— TASK —
Repeat the records below word for word and omit each image.

— DATA RECORDS —
----
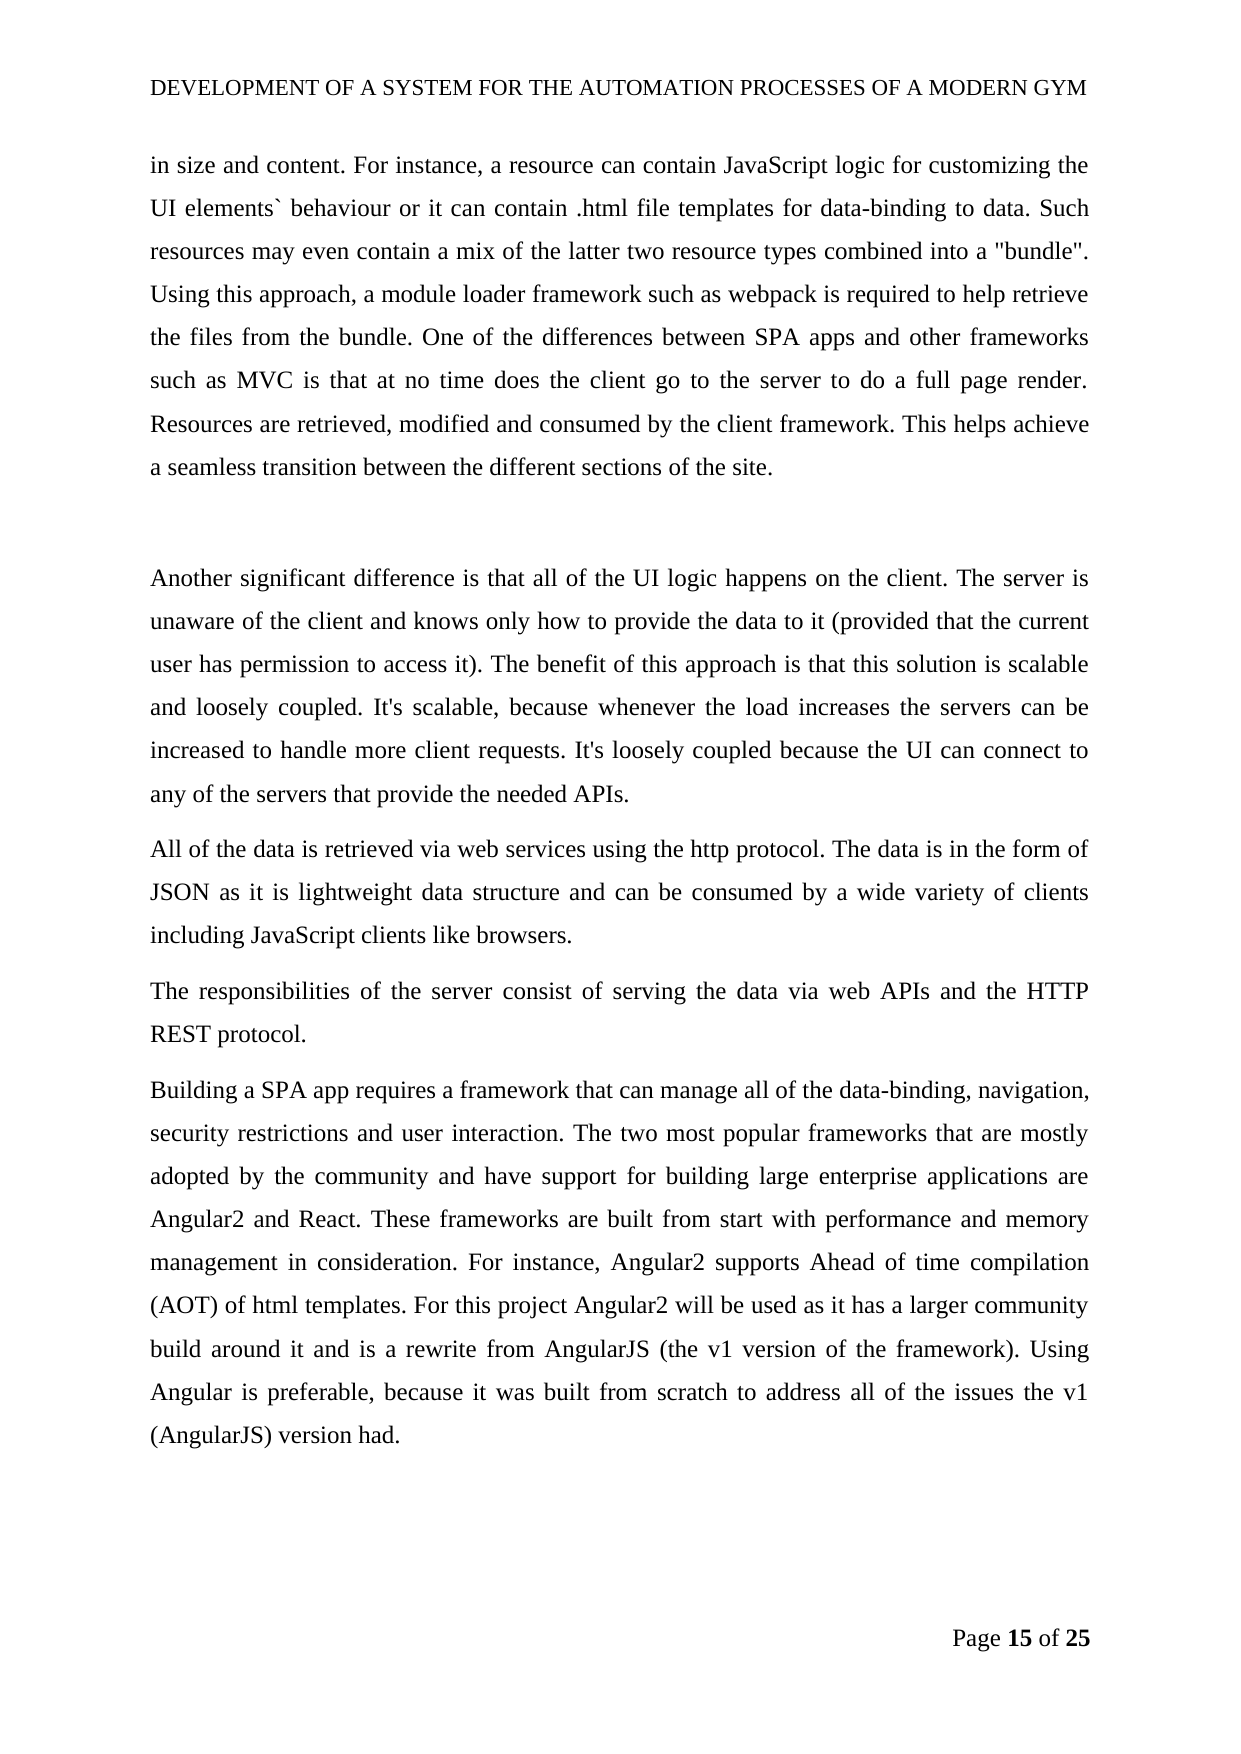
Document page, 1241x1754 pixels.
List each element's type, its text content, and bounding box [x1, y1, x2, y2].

text Another significant difference is that all of the UI logic happens on the client. The server is unaware of the client and knows only how to provide the data to it (provided that the current user has permission to access it). The benefit of this approach is that this solution is scalable and loosely coupled. It's scalable, because whenever the load increases the servers can be increased to handle more client requests. It's loosely coupled because the UI can connect to any of the servers that provide the needed APIs. [150, 563, 1090, 807]
text Building a SPA app requires a framework that can manage all of the data-binding, navigation, security restrictions and user interaction. The two most popular frameworks that are mostly adopted by the community and have support for building large enterprise applications are Angular2 and React. These frameworks are built from start with performance and memory management in consideration. For instance, Angular2 supports Ahead of time compilation (AOT) of html templates. For this project Angular2 will be used as it has a larger community build around it and is a rewrite from AngularJS (the v1 version of the framework). Using Angular is preferable, because it was built from scratch to address all of the issues the v1 (AngularJS) version had. [150, 1075, 1090, 1449]
text The responsibilities of the server consist of serving the data via web APIs and the HTTP REST protocol. [150, 976, 1090, 1048]
text In a SPA app all the resources, required to load the page are either retrieved on the first page load or are lazy loaded. Lazy-loading means that resources are loaded on demand when needed. This is the preferable method as this way the resources that are required for the initial page load are smaller. This helps for faster loading of resources and improves the overall performance of the web app not only on start-up, but during the whole life-cycle of the application. Resources are retrieved in small optimized chunks from the server and can vary in size and content. For instance, a resource can contain JavaScript logic for customizing the UI elements` behaviour or it can contain .html file templates for data-binding to data. Such resources may even contain a mix of the latter two resource types combined into a "bundle". Using this approach, a module loader framework such as webpack is required to help retrieve the files from the bundle. One of the differences between SPA apps and other frameworks such as MVC is that at no time does the client go to the server to do a full page render. Resources are retrieved, modified and consumed by the client framework. This helps achieve a seamless transition between the different sections of the site. [150, 150, 1090, 481]
text All of the data is retrieved via web services using the http protocol. The data is in the form of JSON as it is lightweight data structure and can be consumed by a wide variety of clients including JavaScript clients like browsers. [150, 834, 1090, 949]
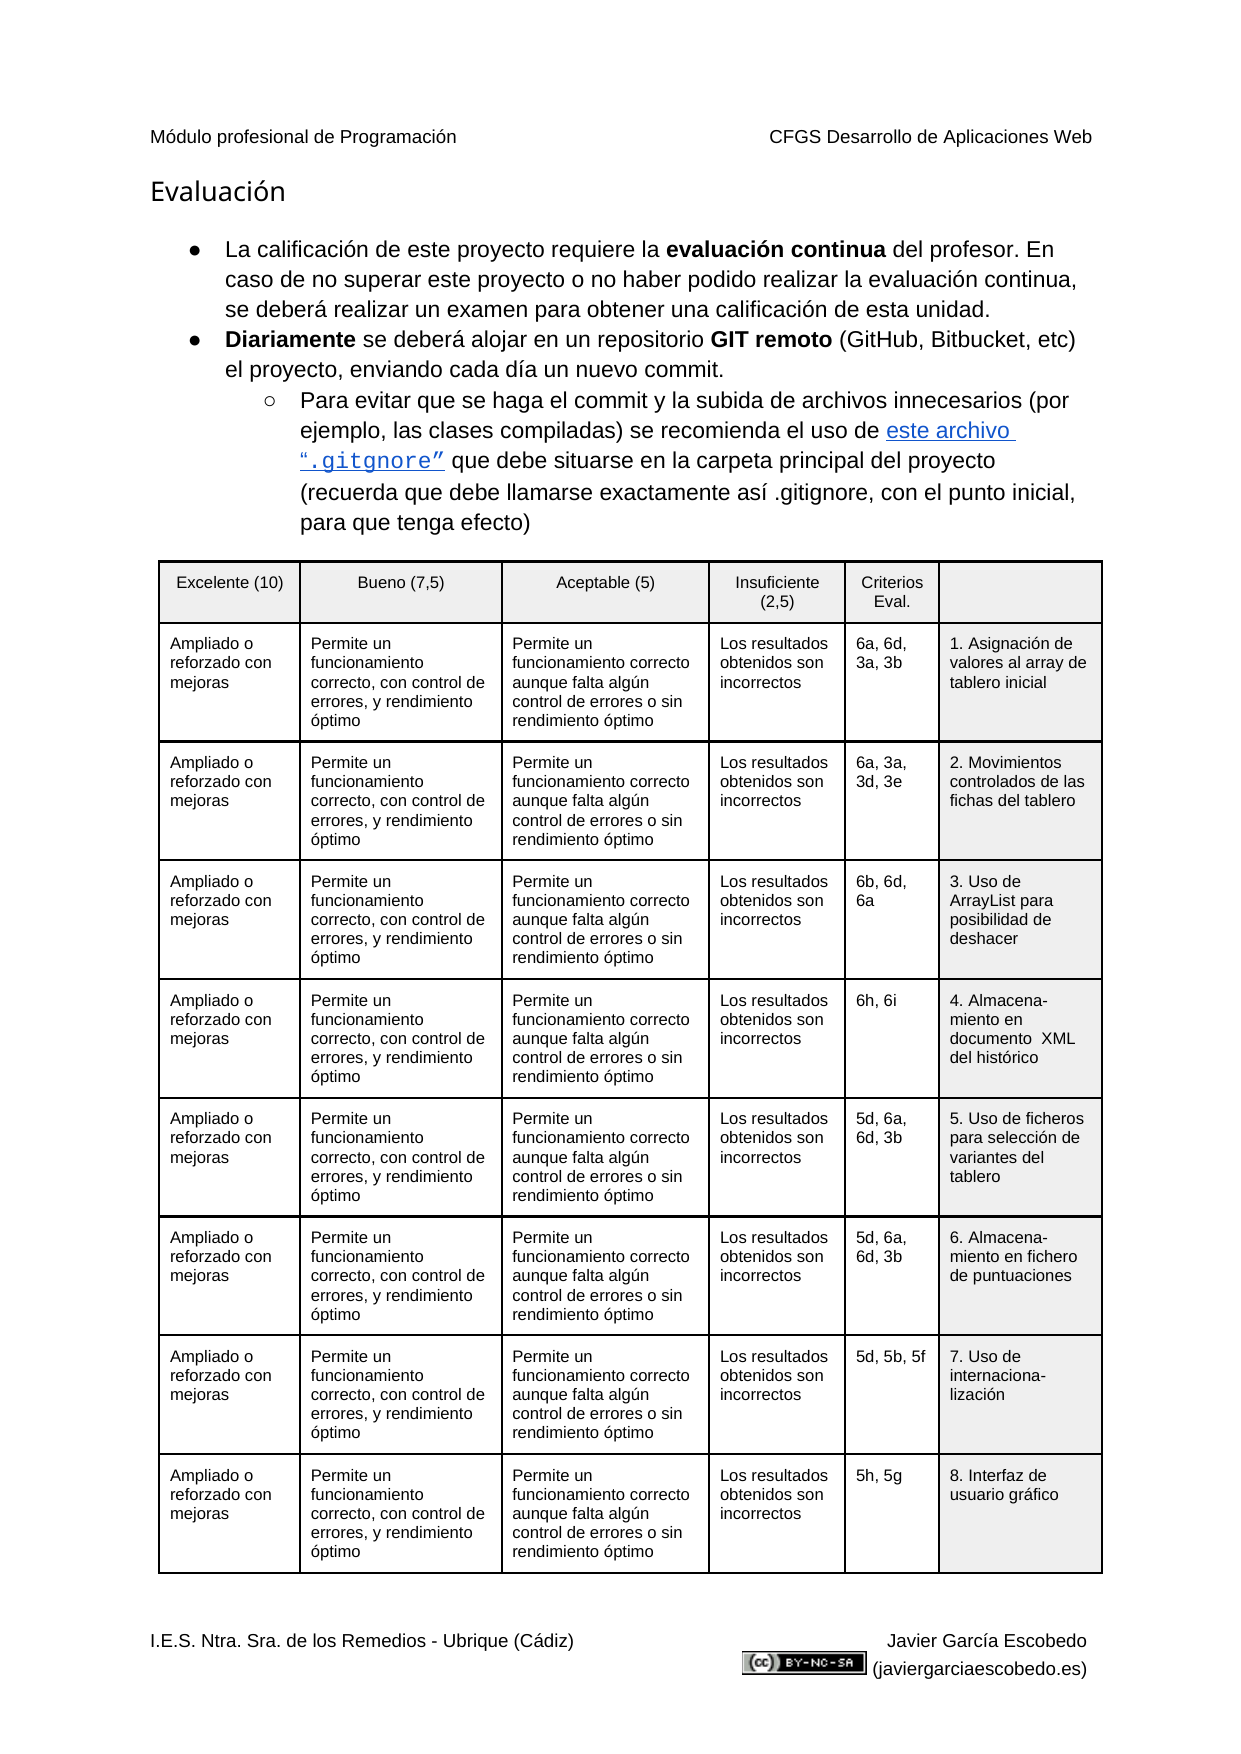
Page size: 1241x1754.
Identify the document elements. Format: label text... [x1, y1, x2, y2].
----
— ANSWER SPACE —
Document page, 1241x1754 pixels.
List each element's type, its text content, and bounding box [x1, y1, x2, y2].

text Another significant difference is that all of the UI logic happens on the client. The server is unaware of the client and knows only how to provide the data to it (provided that the current user has permission to access it). The benefit of this approach is that this solution is scalable and loosely coupled. It's scalable, because whenever the load increases the servers can be increased to handle more client requests. It's loosely coupled because the UI can connect to any of the servers that provide the needed APIs. [150, 563, 1090, 807]
text Building a SPA app requires a framework that can manage all of the data-binding, navigation, security restrictions and user interaction. The two most popular frameworks that are mostly adopted by the community and have support for building large enterprise applications are Angular2 and React. These frameworks are built from start with performance and memory management in consideration. For instance, Angular2 supports Ahead of time compilation (AOT) of html templates. For this project Angular2 will be used as it has a larger community build around it and is a rewrite from AngularJS (the v1 version of the framework). Using Angular is preferable, because it was built from scratch to address all of the issues the v1 (AngularJS) version had. [150, 1075, 1090, 1449]
text The responsibilities of the server consist of serving the data via web APIs and the HTTP REST protocol. [150, 976, 1090, 1048]
text In a SPA app all the resources, required to load the page are either retrieved on the first page load or are lazy loaded. Lazy-loading means that resources are loaded on demand when needed. This is the preferable method as this way the resources that are required for the initial page load are smaller. This helps for faster loading of resources and improves the overall performance of the web app not only on start-up, but during the whole life-cycle of the application. Resources are retrieved in small optimized chunks from the server and can vary in size and content. For instance, a resource can contain JavaScript logic for customizing the UI elements` behaviour or it can contain .html file templates for data-binding to data. Such resources may even contain a mix of the latter two resource types combined into a "bundle". Using this approach, a module loader framework such as webpack is required to help retrieve the files from the bundle. One of the differences between SPA apps and other frameworks such as MVC is that at no time does the client go to the server to do a full page render. Resources are retrieved, modified and consumed by the client framework. This helps achieve a seamless transition between the different sections of the site. [150, 150, 1090, 481]
text All of the data is retrieved via web services using the http protocol. The data is in the form of JSON as it is lightweight data structure and can be consumed by a wide variety of clients including JavaScript clients like browsers. [150, 834, 1090, 949]
Page size: 1241x1754.
Identify the document elements. Format: label text... [x1, y1, x2, y2].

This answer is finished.